No verified public proof-of-concept exploit is available for CVE-2026-24142 at the time of publication. Refer to the NVD entry and the CVE.org record for additional technical references.
Detection Methods for CVE-2026-24142
Indicators of Compromise
- Unexpected child processes spawned by TensorRT-LLM inference workers or Python processes loading tensorrt_llm modules
- Outbound network connections from GPU inference hosts to unrecognized destinations
- Anomalous file writes or model artifact modifications in TRT-LLM working directories
- Crashes or stack traces referencing TRT-LLM deserialization functions in application logs
Detection Strategies
- Monitor process lineage of inference services for shells, interpreters, or scripting binaries launched as children of TRT-LLM hosts
- Inspect network traffic for serialized Python or C++ object signatures arriving at inference API endpoints
- Apply file integrity monitoring to model and configuration directories used by TensorRT-LLM
- Correlate authentication-free API requests with subsequent process or file system anomalies on the same host
Monitoring Recommendations
- Enable verbose audit logging on all TRT-LLM inference endpoints and forward logs to a centralized analytics platform
- Baseline normal GPU and CPU process activity on inference servers to surface deviations
- Alert on any deserialization errors or unhandled exceptions originating from tensorrt_llm modules
How to Mitigate CVE-2026-24142
Immediate Actions Required
- Apply the fixed TensorRT-LLM release identified in the NVIDIA Support Article as soon as it is available in your environment
- Restrict network access to TensorRT-LLM inference endpoints using firewalls, service meshes, or private networking
- Require authentication and authorization on any application layer that forwards data into TRT-LLM
- Audit existing deployments for exposure of TRT-LLM ports or model-loading interfaces to untrusted networks
Patch Information
NVIDIA has published remediation guidance in the official security bulletin at the NVIDIA Support Article (Answer ID 5805).

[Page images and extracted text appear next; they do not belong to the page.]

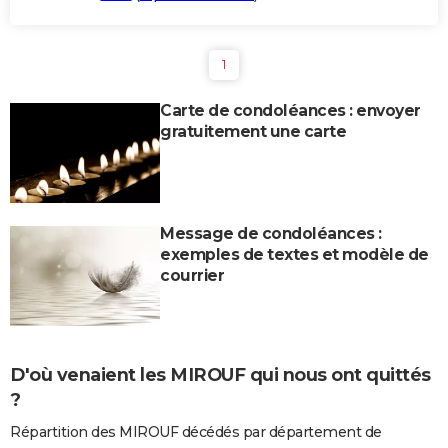
1
Carte de condoléances : envoyer
gratuitement une carte
Message de condoléances :
exemples de textes et modèle de
courrier
D'où venaient les MIROUF qui nous ont quittés
?
Répartition des MIROUF décédés par département de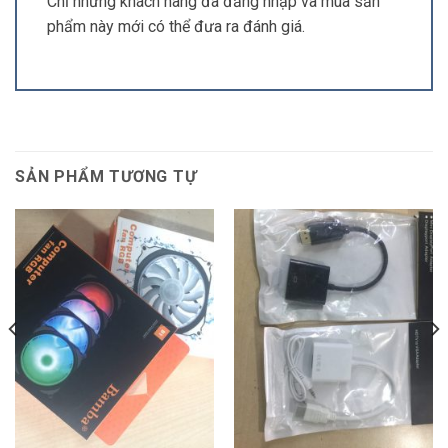
Chỉ những khách hàng đã đăng nhập và mua sản
phẩm này mới có thể đưa ra đánh giá.
SẢN PHẨM TƯƠNG TỰ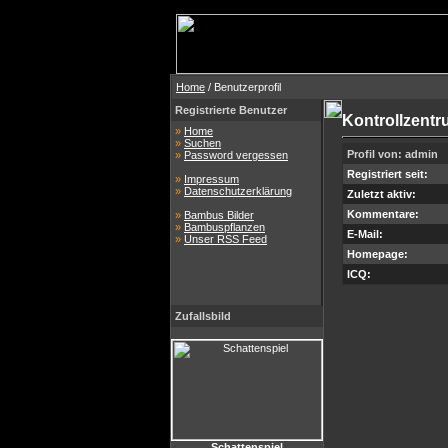
Home
/ Benutzerprofil
Registrierte Benutzer
Kontrollzent
»
Home
»
Suchen
Profil von: admin
»
Password vergessen
Registriert seit:
»
Impressum
»
Datenschutzerklärung
Zuletzt aktiv:
Kommentare:
»
Bambus Bilder
»
Bambuspflanzen
E-Mail:
»
Unser RSS Feed
Homepage:
ICQ:
Zufallsbild
Schattenspiel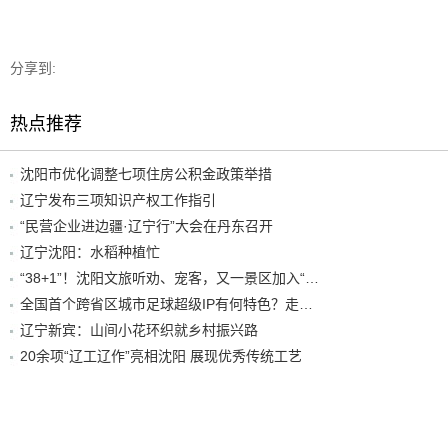
分享到:
热点推荐
沈阳市优化调整七项住房公积金政策举措
辽宁发布三项知识产权工作指引
“民营企业进边疆·辽宁行”大会在丹东召开
辽宁沈阳：水稻种植忙
“38+1”！沈阳文旅听劝、宠客，又一景区加入“东北超”优惠名单！
全国首个跨省区城市足球超级IP有何特色？走进沈阳现场去看看
辽宁新宾：山间小花环织就乡村振兴路
20余项“辽工辽作”亮相沈阳 展现优秀传统工艺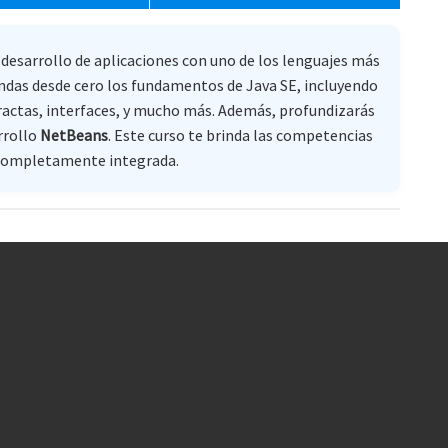
 desarrollo de aplicaciones con uno de los lenguajes más
ndas desde cero los fundamentos de Java SE, incluyendo
stractas, interfaces, y mucho más. Además, profundizarás
rrollo
NetBeans
. Este curso te brinda las competencias
a completamente integrada.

Administrators should upgrade to the fixed TensorRT-LLM version specified in that advisory and validate that no downstream applications continue to ship vulnerable copies of the library.
Workarounds
- Place TensorRT-LLM behind an authenticated API gateway that rejects unexpected content types and serialized payloads
- Run inference workers in isolated containers with minimal filesystem and network privileges to limit blast radius
- Disable or gate any feature that accepts externally supplied serialized model artifacts or handles until patched
- Validate and sign model artifacts before loading them into TensorRT-LLM
# Example network restriction using iptables on a TRT-LLM inference host
# Allow inference traffic only from a trusted application tier
iptables -A INPUT -p tcp --dport 8000 -s 10.0.10.0/24 -j ACCEPT
iptables -A INPUT -p tcp --dport 8000 -j DROP
Disclaimer: This content was generated using AI. While we strive for accuracy, please verify critical information with official sources.